We use role-based authentication with your AWS IAM Role. We assume your role to obtain short-lived database credentials and network access can be constrained by allowlisting the static egress IPs noted above.
Redshift’s high-throughput path loads data from S3 using COPY. We stage files briefly in your bucket to maximize throughput and reliability. Files are cleaned up after load.
These are identity claims used in the IAM trust policy when federating from GCP to AWS. sub uniquely identifies our Google principal in federation. oaud is an additional claim used to bind role assumption to your organization.
Common causes:
  • Missing or incorrect permission on redshift:GetClusterCredentials (ensure it targets the correct cluster ARN and region/account).
  • Trust policy mismatch (our principal isn’t permitted to assume your role).

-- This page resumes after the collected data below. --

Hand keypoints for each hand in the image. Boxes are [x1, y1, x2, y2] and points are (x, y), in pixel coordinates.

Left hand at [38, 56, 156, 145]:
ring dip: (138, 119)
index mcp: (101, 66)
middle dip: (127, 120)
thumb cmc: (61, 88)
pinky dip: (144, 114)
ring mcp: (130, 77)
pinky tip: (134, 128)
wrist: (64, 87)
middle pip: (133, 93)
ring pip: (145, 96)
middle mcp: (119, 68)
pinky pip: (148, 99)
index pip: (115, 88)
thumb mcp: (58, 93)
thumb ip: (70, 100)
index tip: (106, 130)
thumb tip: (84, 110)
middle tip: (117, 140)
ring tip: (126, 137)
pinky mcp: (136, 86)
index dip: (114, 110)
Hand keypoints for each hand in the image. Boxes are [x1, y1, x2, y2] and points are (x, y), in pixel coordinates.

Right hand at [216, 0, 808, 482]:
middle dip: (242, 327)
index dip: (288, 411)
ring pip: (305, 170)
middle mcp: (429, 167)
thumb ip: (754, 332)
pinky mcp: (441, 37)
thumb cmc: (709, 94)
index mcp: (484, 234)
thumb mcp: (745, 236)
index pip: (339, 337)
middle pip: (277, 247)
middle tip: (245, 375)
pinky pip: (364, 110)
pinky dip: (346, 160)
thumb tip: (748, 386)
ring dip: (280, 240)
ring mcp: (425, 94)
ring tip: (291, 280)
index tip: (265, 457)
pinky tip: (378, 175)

  • Using a Serverless workgroup permission or redshift-serverless:GetCredentials instead of provisioned cluster + redshift:GetClusterCredentials.
  • Propagation delay: IAM changes can take a few minutes to apply. Retry after 5-10 minutes.
No. The schema provided in the destination configuration is created automatically on first sync. If you pre-create it, grant ALL on the schema to the writer user and you may remove the database-level CREATE permission (retain TEMPORARY).